Public Enemies de Michael Mann n’est pas le premier film inspiré de la "carrière" du braqueur de banques américain John Dillinger, connu pour avoir visité un grand nombre de banques du Midwest durant la Grande Dépression. D'autres films lui ont été consacrés auparavant, mais on retient surtout La Grande évasion (1941) dont le personnage interprété par Humphrey Bogart est inspiré de Dillinger.
Dans ce film "moderne", Johnny Depp est remarquable dans la peau du célèbre gangster. Au moment de la sortie du film, le réalisateur avait lui-même confié que Johnny Depp partage beaucoup de points communs avec son personnage :
Lorsque que nous avons commencé à évoquer Public Enemies, il m'a révélé qu'il s'intéressait depuis longtemps à Dillinger et que celui-ci lui rappelait certains personnages de son passé. J'ai senti qu'il y avait quelque chose de Dillinger en lui.
Expérimental ?
Côté esthétique, Public Enemies est un des films les plus osés visuellement de la carrière de Michael Mann. Il faut rappeler qu’en 2009, date de sortie du film, l’usage de la caméra numérique haute définition pour un film historique avait un caractère hérétique aux yeux de certains. Un tel choix pour l’époque relevait de l’expérimental.
Le rendu est dur et austère, repoussant ouvertement les limites du médium. La lumière bave des bords de fenêtres, des nuages impressionnistes sont placardés sur un ciel plat et des branches d'arbres squelettiques suggèrent une perte d'informations dans l’image.
Car contrairement à la pellicule, la HD ne flatte pas. Les gros plans révèlent chaque pore de la peau de Johnny Depp, ce qui crée souvent une sorte de distraction vers ces détails superflus. La violence y est filmée de manière brut, comme par une caméra de sécurité : une mitraillette explose ; du sang gicle sur une chemise blanche ; et un corps tombe au sol.
Cette mise en scène, volontairement dépouillée et anti-spectaculaire, livre une forme de vérité plate sur la mort.
Johnny Depp à son meilleur
Quant à Dillinger, il est gracieux et un peu mystérieux, comme tout personnage joué par Johnny Depp. C'est aussi un (anti-)héros américain classique, totalement auto-créé, dans une tradition qui remonte à Gatsby le magnifique. Amoureux de sa propre légende.
Les scènes entre Dillinger et sa petite amie Billie Frechette (Marion Cotillard) sont peut-être les plus intenses du film, et pourtant leur romance a à peine le temps de démarrer qu'ils sont déjà éloignés l'un de l'autre.

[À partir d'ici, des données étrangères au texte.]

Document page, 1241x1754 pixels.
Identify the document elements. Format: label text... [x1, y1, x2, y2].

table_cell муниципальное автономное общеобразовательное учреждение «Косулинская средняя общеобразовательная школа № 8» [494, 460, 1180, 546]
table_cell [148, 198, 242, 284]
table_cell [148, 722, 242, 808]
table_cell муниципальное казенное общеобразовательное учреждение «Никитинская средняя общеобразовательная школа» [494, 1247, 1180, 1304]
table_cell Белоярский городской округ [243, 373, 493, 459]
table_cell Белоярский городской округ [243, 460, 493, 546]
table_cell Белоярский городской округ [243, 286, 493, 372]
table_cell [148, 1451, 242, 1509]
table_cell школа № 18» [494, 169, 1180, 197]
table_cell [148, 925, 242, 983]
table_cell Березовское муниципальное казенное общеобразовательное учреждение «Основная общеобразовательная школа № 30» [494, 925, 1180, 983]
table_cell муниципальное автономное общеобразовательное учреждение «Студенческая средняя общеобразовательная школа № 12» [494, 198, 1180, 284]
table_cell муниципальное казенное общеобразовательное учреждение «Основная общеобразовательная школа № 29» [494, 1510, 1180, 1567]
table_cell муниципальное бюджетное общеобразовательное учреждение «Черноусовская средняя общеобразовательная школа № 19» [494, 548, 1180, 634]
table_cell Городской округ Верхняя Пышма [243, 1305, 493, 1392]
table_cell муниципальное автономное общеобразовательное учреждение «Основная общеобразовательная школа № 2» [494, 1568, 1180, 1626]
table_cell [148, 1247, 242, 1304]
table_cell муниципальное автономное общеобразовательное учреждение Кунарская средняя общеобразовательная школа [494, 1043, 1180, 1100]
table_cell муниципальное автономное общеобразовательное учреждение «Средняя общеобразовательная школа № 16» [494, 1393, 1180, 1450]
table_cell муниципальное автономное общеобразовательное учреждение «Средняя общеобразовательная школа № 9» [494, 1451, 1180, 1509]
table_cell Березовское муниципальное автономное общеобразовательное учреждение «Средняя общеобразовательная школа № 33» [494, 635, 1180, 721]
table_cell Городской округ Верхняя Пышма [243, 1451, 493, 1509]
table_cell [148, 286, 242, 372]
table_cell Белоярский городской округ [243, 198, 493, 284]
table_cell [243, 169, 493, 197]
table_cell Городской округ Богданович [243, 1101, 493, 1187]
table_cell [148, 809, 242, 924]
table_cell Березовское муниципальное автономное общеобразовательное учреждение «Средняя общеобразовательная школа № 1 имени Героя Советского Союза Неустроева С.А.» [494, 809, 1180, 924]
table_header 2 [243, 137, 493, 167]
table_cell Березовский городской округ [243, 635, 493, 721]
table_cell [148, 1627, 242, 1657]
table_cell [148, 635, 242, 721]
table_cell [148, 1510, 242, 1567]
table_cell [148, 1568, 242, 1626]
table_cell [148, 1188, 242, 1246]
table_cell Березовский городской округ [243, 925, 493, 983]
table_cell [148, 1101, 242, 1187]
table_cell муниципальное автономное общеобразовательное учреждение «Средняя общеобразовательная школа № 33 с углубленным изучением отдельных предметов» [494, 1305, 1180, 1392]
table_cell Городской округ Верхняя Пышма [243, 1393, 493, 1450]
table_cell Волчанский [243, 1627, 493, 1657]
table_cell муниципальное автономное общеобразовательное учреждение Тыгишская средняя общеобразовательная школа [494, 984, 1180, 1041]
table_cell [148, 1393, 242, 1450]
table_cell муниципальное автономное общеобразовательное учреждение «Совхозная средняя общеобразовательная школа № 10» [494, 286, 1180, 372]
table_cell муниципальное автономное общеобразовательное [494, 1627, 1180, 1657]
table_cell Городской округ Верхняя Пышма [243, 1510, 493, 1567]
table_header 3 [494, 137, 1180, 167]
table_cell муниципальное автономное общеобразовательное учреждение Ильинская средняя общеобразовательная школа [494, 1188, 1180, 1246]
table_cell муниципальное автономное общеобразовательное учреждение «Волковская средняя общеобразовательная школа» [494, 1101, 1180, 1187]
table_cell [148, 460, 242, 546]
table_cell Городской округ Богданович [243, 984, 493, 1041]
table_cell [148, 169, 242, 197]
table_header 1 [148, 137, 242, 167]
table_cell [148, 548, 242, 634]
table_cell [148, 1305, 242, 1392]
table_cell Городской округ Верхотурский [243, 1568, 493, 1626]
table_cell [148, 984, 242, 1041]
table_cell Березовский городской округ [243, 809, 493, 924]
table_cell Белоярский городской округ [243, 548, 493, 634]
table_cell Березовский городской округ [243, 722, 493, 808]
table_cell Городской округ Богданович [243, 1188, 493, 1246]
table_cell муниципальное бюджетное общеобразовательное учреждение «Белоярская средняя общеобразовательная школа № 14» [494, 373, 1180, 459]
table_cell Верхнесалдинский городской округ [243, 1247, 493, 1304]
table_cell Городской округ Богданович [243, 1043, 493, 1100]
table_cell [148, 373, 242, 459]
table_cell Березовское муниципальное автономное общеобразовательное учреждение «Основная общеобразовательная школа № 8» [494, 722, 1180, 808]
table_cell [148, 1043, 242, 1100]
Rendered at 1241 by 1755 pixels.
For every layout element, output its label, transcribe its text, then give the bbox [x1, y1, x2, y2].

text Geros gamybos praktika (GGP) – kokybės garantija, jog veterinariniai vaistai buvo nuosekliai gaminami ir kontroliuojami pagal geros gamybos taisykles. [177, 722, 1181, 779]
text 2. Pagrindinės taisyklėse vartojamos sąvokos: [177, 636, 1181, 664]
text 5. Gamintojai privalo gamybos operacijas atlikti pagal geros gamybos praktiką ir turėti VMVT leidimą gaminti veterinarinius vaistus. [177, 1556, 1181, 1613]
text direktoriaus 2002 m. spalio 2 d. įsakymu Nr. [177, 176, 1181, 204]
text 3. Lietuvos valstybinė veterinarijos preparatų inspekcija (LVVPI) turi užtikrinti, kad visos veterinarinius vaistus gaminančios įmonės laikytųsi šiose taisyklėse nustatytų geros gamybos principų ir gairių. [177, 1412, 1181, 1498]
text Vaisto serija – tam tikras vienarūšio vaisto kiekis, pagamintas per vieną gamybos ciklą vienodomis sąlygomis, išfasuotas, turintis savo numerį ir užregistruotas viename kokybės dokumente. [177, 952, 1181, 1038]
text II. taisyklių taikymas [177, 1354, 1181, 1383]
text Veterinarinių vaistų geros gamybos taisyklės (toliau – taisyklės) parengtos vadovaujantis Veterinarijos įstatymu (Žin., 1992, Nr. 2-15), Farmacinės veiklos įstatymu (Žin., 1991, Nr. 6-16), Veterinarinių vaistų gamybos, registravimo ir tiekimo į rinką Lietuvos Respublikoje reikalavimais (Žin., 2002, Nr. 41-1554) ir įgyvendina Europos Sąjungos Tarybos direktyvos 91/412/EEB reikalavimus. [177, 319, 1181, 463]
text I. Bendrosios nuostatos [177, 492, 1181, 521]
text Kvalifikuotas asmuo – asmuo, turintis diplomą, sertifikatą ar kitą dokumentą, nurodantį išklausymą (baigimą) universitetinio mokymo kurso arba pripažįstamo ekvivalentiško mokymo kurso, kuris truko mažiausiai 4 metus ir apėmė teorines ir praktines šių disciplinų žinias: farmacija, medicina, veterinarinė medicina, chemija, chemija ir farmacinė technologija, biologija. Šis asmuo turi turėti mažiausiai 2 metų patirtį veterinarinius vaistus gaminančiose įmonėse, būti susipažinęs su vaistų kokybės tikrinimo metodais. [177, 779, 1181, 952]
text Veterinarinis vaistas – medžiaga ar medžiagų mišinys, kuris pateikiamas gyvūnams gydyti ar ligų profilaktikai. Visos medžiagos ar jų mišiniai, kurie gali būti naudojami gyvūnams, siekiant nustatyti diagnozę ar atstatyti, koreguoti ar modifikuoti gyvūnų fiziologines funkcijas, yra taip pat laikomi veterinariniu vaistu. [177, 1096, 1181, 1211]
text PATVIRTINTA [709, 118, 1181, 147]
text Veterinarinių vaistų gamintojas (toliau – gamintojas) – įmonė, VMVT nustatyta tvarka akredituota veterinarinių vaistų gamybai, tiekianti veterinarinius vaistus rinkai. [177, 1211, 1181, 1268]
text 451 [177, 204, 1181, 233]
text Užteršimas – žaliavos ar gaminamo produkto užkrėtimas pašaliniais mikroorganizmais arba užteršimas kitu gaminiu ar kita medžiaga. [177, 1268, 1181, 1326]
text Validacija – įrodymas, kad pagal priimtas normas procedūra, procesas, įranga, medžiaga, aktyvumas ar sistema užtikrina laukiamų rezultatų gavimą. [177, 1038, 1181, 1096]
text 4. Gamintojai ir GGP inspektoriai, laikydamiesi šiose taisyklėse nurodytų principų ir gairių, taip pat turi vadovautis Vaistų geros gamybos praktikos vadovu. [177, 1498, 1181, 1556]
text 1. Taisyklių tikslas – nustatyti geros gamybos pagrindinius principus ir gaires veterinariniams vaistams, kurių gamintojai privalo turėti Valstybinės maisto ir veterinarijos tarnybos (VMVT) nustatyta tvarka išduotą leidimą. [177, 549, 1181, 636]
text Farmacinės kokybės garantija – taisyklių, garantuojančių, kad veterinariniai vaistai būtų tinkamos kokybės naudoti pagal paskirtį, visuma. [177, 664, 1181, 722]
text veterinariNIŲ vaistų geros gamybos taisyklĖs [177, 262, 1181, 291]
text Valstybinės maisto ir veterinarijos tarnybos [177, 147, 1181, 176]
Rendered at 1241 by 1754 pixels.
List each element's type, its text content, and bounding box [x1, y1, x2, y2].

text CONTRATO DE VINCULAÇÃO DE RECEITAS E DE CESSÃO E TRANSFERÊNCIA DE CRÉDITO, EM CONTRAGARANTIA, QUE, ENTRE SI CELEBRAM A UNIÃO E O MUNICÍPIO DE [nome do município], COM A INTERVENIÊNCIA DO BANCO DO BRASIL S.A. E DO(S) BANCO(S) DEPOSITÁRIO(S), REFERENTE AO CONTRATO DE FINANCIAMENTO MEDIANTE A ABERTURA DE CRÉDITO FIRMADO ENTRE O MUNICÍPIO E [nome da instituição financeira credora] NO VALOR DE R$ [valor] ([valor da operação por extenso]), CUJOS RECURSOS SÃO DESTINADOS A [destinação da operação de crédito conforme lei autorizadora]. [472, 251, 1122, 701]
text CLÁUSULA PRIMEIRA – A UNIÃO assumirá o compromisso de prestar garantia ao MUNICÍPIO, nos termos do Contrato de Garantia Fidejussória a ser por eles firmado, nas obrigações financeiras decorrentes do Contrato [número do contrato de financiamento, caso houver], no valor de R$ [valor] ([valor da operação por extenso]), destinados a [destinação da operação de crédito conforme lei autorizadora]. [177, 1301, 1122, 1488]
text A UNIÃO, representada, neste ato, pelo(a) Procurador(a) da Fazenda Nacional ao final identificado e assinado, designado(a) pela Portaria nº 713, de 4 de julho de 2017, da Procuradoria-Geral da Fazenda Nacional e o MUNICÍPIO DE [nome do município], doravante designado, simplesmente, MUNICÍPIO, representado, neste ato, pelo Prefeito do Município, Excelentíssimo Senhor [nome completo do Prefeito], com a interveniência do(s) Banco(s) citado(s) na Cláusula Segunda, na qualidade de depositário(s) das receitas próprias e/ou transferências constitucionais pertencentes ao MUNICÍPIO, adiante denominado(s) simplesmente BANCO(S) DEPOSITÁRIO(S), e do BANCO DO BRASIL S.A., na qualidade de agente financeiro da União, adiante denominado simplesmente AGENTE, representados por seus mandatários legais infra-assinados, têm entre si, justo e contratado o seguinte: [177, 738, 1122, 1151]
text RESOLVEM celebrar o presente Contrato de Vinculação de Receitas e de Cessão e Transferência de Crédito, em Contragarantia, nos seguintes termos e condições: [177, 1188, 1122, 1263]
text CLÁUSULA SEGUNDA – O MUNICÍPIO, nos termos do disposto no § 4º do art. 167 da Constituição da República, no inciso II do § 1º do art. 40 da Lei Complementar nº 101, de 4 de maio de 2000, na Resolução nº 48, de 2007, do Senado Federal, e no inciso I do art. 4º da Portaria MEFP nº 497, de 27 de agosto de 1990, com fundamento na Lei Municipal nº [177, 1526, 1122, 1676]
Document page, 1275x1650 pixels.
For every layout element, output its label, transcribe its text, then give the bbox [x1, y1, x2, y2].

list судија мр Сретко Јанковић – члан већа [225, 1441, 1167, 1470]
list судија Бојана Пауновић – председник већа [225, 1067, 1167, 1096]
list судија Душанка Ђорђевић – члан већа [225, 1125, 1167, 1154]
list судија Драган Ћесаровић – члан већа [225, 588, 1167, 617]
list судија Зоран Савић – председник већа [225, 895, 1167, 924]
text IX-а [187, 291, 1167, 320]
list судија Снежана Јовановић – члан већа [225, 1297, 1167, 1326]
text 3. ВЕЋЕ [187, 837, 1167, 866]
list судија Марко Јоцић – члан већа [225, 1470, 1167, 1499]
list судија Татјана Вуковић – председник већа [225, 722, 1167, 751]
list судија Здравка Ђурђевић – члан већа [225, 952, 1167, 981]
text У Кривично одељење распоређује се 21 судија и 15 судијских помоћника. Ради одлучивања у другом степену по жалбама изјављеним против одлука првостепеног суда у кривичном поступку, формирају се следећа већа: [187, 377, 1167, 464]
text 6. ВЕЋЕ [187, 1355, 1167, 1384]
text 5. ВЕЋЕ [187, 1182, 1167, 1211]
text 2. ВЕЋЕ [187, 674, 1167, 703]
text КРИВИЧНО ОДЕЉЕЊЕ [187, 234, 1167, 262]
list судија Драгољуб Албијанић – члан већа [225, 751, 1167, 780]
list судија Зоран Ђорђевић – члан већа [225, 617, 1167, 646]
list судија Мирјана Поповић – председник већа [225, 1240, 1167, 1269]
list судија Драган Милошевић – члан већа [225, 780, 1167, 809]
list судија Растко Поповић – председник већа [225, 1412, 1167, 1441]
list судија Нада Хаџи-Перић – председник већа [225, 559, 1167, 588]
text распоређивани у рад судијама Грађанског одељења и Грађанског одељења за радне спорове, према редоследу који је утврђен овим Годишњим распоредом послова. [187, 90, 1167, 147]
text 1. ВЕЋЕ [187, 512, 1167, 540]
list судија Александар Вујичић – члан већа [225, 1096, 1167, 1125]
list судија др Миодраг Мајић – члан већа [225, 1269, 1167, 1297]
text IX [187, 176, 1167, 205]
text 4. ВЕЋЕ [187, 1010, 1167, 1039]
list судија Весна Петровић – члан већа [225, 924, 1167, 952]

Dans les films de Michael Mann, tout finit dès que ça commence, et seul l'instant présent compte. Au-delà, rien ne peut être retenu, pas même un souvenir. C’est par ce prisme aussi que Public Enemies est un grand film et que la prestation de Johnny Depp est d’autant plus précieuse.
Public Enemies quitte le catalogue de Netflix le 30 juin prochain.